> [Page extract]
=======
Now compute ALL descriptors at once.

In [None]:
# Compute all descriptors
df_features = descriptor_calc.compute_all(df)

print("Complete Feature Set:")
print("=" * 60)
print(f"Original columns: {len(df.columns)}")
print(f"Total columns: {len(df_features.columns)}")
print(f"New features: {len(df_features.columns) - len(df.columns)}")

print("\nAll columns:")
print(df_features.columns.tolist())

## 8. Descriptor Correlation Analysis

In [None]:
# Select numerical descriptors for correlation
descriptor_cols = [
    'band_gap', 'bandgap_deviation', 'sq_efficiency',
    'energy_above_hull', 'stability_score', 'formation_energy',
    'density', 'thermal_broadening'
]

# Remove any missing columns
descriptor_cols = [col for col in descriptor_cols if col in df_features.columns]

# Correlation matrix
viz = PVVisualization()
fig = viz.plot_descriptor_correlation(
    df_features,
    descriptor_cols,
    save_path='../figures/descriptor_correlation.png'
)
plt.show()

print("\n✓ Correlation matrix saved")

In [None]:
# Key correlations
corr_matrix = df_features[descriptor_cols].corr()

print("\nStrongest Correlations with SQ Efficiency:")
print("=" * 60)
sq_corr = corr_matrix['sq_efficiency'].abs().sort_values(ascending=False)
print(sq_corr.head(6))

print("\nPhysical Interpretation:")
print("- Band gap has strongest correlation (by design)")
print("- Stability matters less for theoretical efficiency")
print("- Thermal broadening captures temperature effects")

## 9. Spectral Response Example

In [None]:
# Compute spectral response for different band gaps
bandgaps = [1.1, 1.34, 1.7, 2.0]
colors = ['blue', 'green', 'orange', 'red']

fig, ax = plt.subplots(figsize=(8, 5))

for Eg, color in zip(bandgaps, colors):
    wavelengths, response = descriptor_calc.compute_spectral_response(Eg)
    ax.plot(wavelengths, response, label=f'Eg = {Eg} eV', 
           linewidth=2, color=color)

ax.set_xlabel('Wavelength (nm)', fontweight='bold', fontsize=11)
ax.set_ylabel('Spectral Response', fontweight='bold', fontsize=11)
ax.set_title('Spectral Response for Different Band Gaps', fontsize=12, fontweight='bold')
ax.legend(fontsize=10)
ax.grid(alpha=0.3, linestyle=':')
ax.set_xlim(300, 1200)

# Add solar spectrum regions
ax.axvspan(280, 400, alpha=0.1, color='purple', label='UV')
ax.axvspan(400, 700, alpha=0.1, color='yellow', label='Visible')
ax.axvspan(700, 1200, alpha=0.1, color='red', label='IR')

plt.tight_layout()
plt.savefig('../figures/spectral_response.png', dpi=300, bbox_inches='tight')
plt.show()

print("\n✓ Spectral response plot saved")
print("\nKey insights:")
print("- Lower Eg → absorbs more of solar spectrum (IR)")
print("- Higher Eg → better voltage but less current")
print("- Optimal Eg balances photon absorption and voltage")
=======
> [Brief 1]
In the notebook excerpt, what band gap values are used in the spectral response plot?
> [Brief 2]
Repeat everything in the notebook excerpt from "ax.set_title('Spectral Response for" down to "alpha=0.1, color='yellow', label='Visible')", word for word.

> [Records supplied]
=======
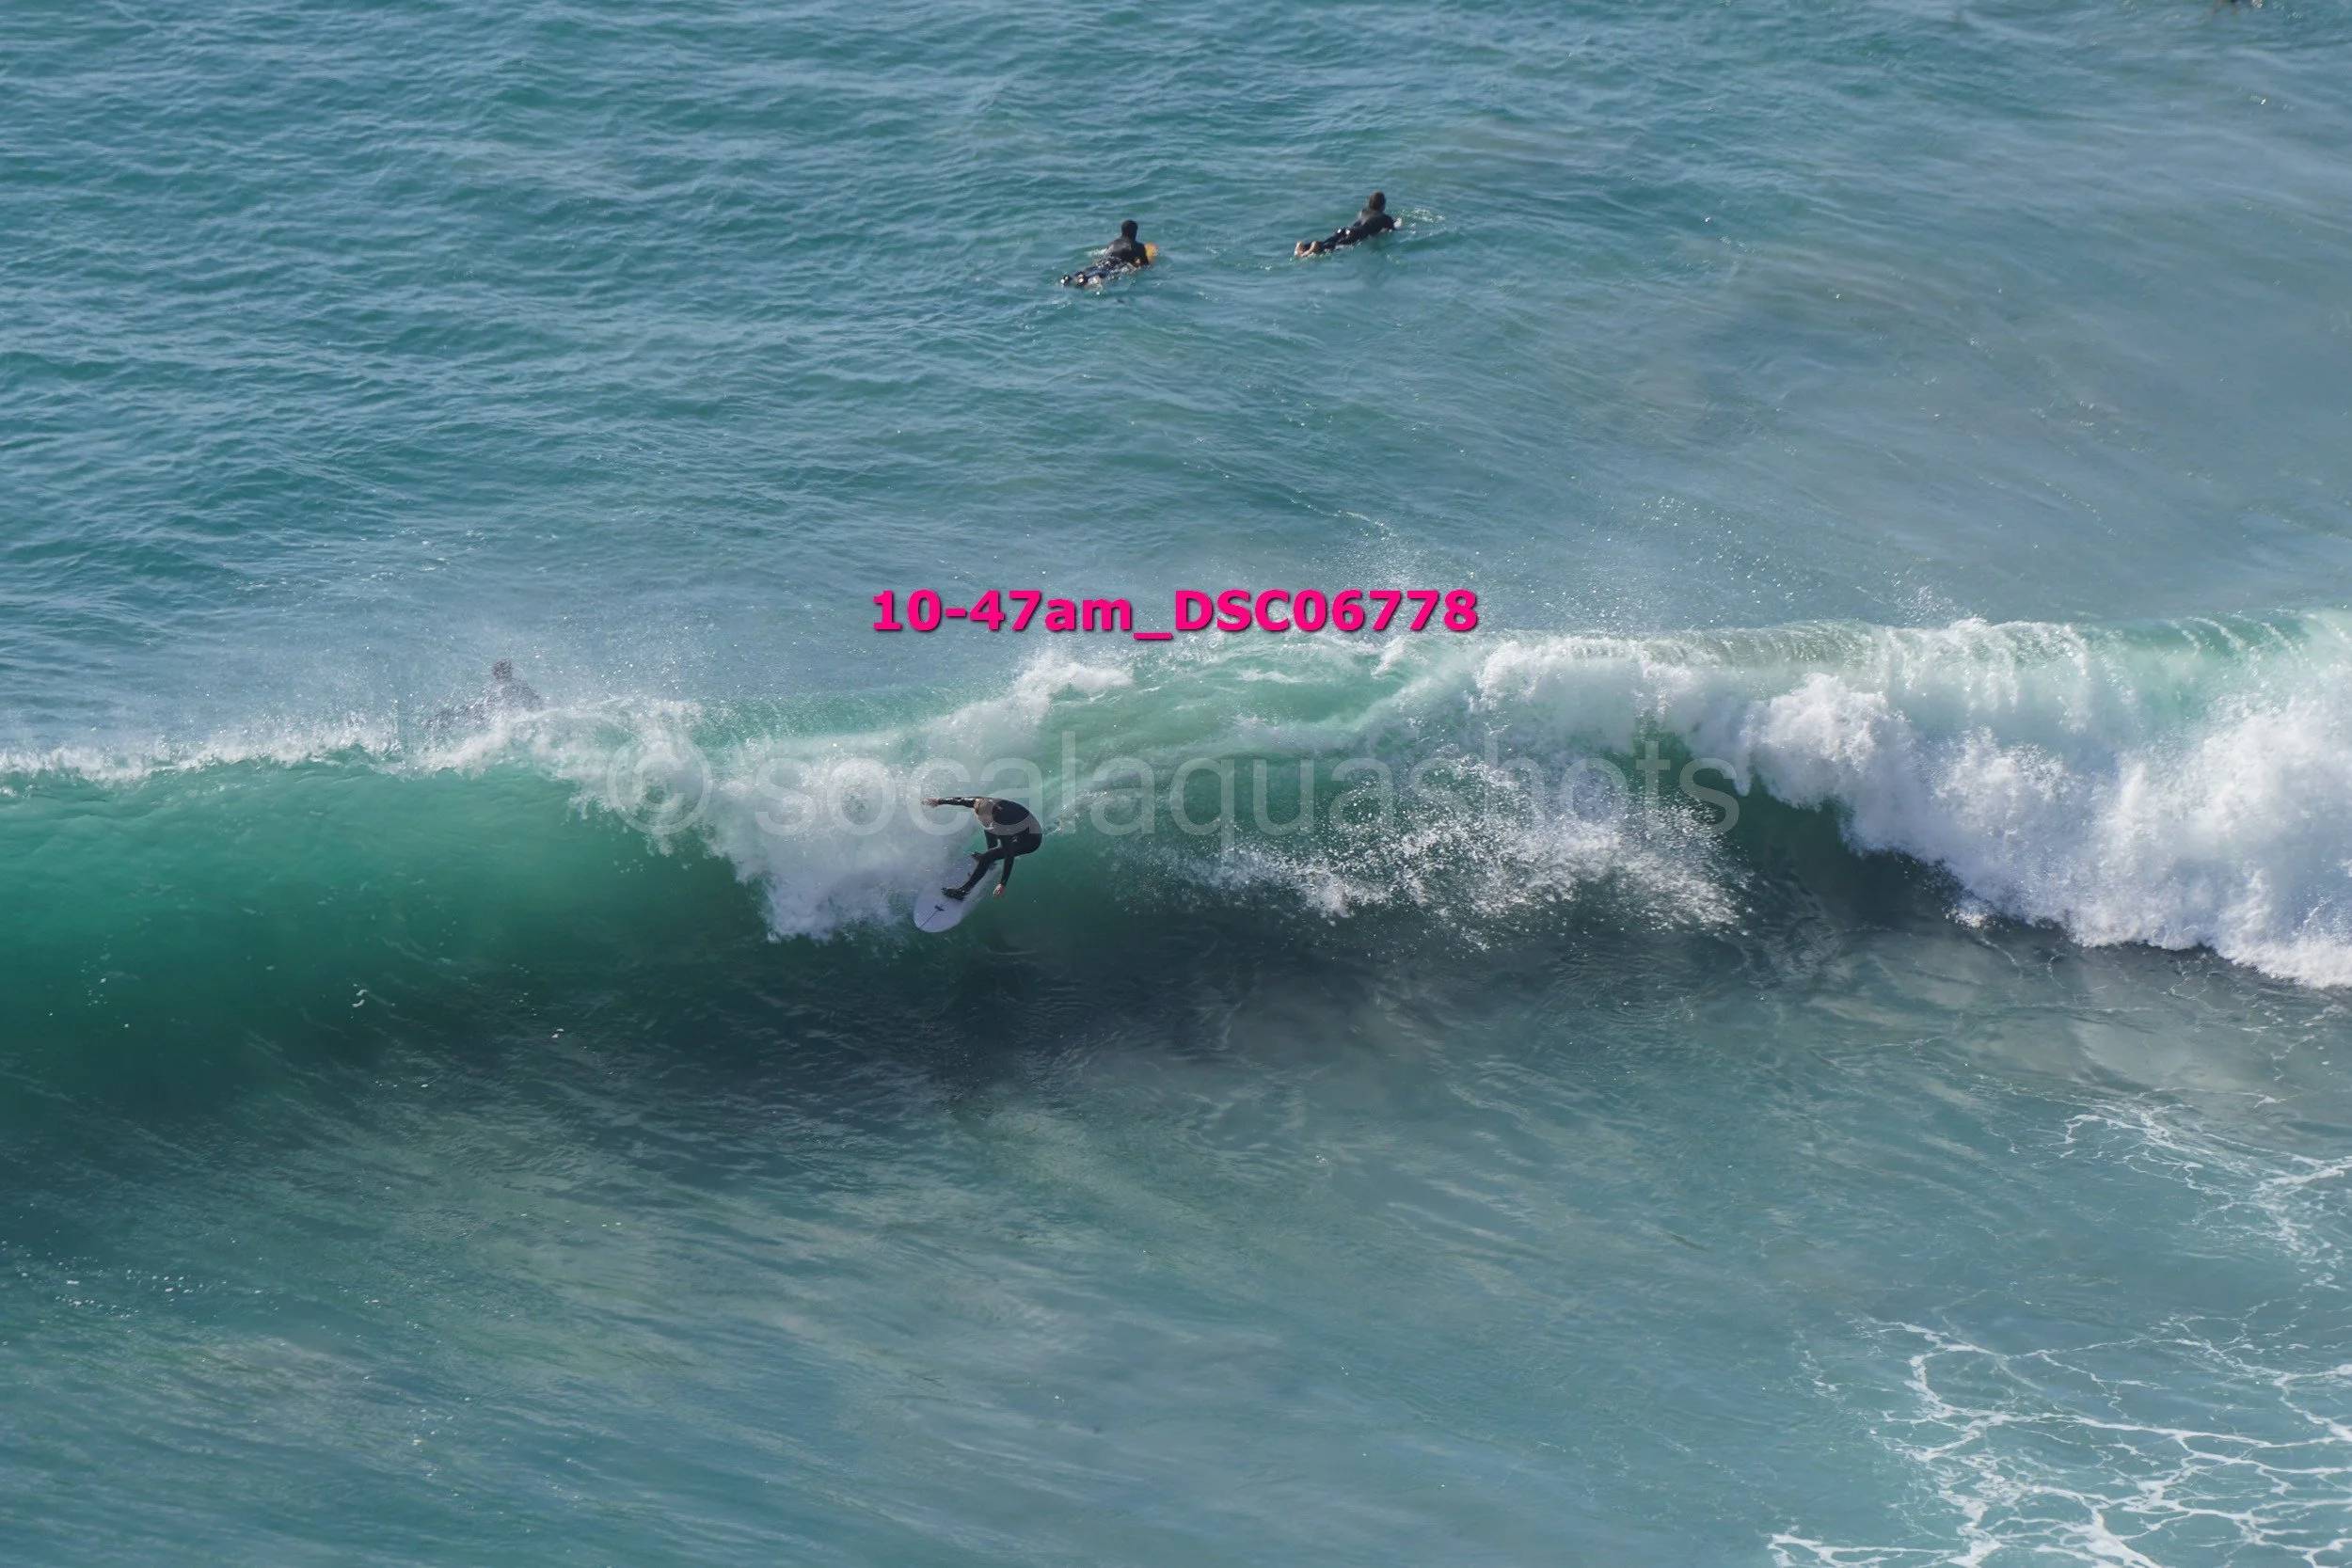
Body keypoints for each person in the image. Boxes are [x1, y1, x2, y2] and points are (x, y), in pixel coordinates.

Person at [924, 795, 1043, 900]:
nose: (982, 821)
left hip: (1030, 840)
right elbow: (960, 800)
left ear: (994, 813)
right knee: (988, 828)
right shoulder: (980, 802)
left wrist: (1003, 883)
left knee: (987, 856)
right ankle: (990, 862)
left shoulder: (1002, 822)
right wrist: (939, 801)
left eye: (985, 818)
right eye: (980, 817)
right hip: (1020, 827)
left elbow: (1009, 853)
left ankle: (964, 891)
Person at [1295, 192, 1396, 257]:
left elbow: (1371, 219)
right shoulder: (1384, 217)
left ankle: (1303, 246)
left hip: (1346, 230)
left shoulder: (1363, 211)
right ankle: (1316, 247)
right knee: (1337, 246)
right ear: (1383, 206)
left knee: (1330, 240)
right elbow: (1393, 229)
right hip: (1357, 234)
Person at [1061, 220, 1153, 287]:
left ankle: (1071, 277)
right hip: (1116, 265)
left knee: (1091, 270)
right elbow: (1144, 265)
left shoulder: (1113, 243)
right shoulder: (1138, 246)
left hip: (1103, 261)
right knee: (1101, 274)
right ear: (1135, 231)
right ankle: (1084, 281)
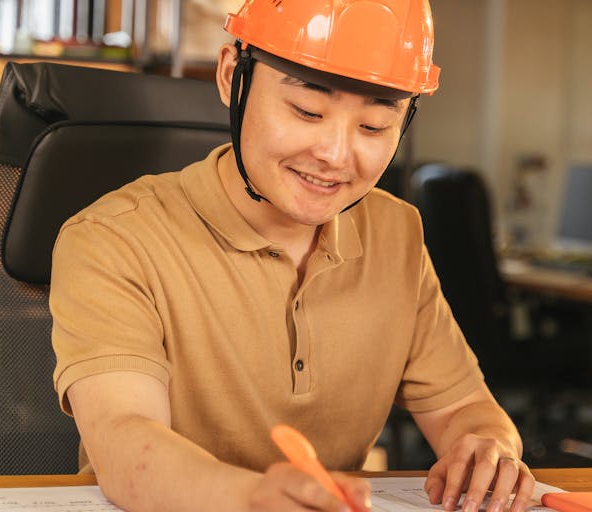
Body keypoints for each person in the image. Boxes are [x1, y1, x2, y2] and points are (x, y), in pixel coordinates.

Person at [49, 1, 535, 511]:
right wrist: (252, 499)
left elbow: (465, 408)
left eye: (372, 126)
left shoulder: (396, 232)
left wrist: (487, 448)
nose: (336, 155)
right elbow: (125, 443)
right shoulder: (114, 237)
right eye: (307, 112)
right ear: (231, 76)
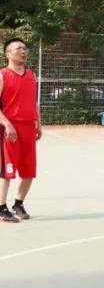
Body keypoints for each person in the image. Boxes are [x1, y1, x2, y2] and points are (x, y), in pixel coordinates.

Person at [0, 37, 42, 223]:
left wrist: (38, 123)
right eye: (18, 48)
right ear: (8, 54)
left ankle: (18, 204)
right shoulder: (2, 75)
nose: (23, 51)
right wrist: (7, 124)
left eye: (25, 48)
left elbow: (34, 102)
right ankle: (1, 208)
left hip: (28, 128)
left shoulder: (32, 75)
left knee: (28, 171)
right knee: (7, 171)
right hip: (9, 129)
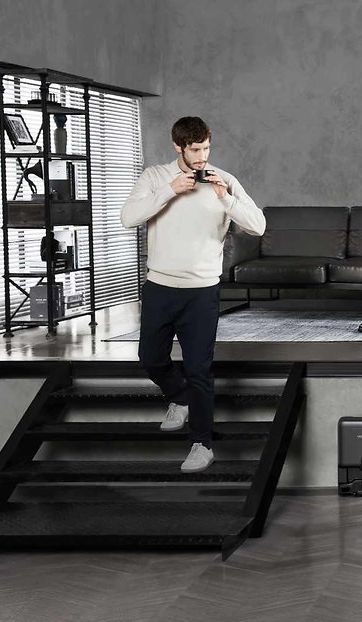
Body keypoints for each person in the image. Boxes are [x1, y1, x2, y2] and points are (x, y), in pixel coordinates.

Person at [120, 117, 266, 473]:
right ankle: (179, 398)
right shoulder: (156, 178)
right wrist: (171, 189)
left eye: (206, 148)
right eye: (195, 150)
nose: (202, 157)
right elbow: (128, 218)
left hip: (202, 291)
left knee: (199, 368)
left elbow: (258, 225)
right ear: (178, 147)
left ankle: (202, 443)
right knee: (149, 357)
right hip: (160, 286)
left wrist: (225, 198)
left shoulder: (224, 180)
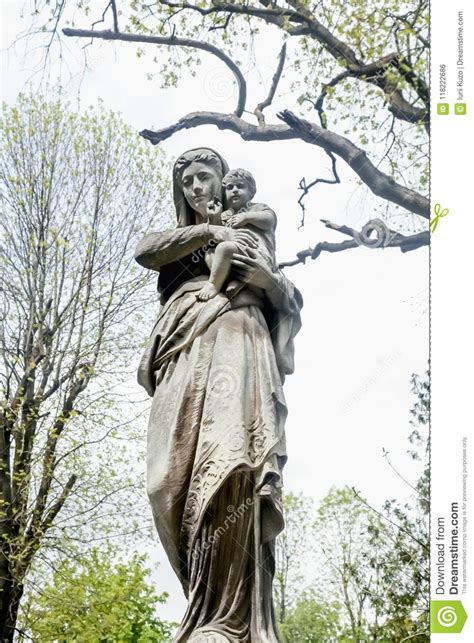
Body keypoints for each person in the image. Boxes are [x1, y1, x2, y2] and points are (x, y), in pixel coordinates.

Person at [135, 148, 303, 643]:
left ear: (223, 181)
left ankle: (227, 619)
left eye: (204, 177)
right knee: (166, 479)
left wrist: (265, 279)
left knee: (231, 460)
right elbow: (146, 250)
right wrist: (211, 232)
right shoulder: (181, 239)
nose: (195, 187)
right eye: (186, 180)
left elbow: (288, 297)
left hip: (237, 338)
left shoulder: (252, 227)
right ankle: (203, 604)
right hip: (183, 351)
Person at [196, 168, 277, 302]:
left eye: (240, 186)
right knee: (210, 253)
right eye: (230, 187)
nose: (234, 190)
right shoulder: (226, 215)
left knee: (224, 248)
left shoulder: (257, 208)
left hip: (256, 252)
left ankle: (213, 285)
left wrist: (246, 217)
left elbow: (269, 220)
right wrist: (214, 217)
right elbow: (216, 234)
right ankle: (233, 280)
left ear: (251, 192)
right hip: (233, 255)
=======
> [Response box 1]
1.1, 1.34, 1.7, and 2.0 eV.

> [Response box 2]
ax.set_title('Spectral Response for Different Band Gaps', fontsize=12, fontweight='bold')
ax.legend(fontsize=10)
ax.grid(alpha=0.3, linestyle=':')
ax.set_xlim(300, 1200)

# Add solar spectrum regions
ax.axvspan(280, 400, alpha=0.1, color='purple', label='UV')
ax.axvspan(400, 700, alpha=0.1, color='yellow', label='Visible')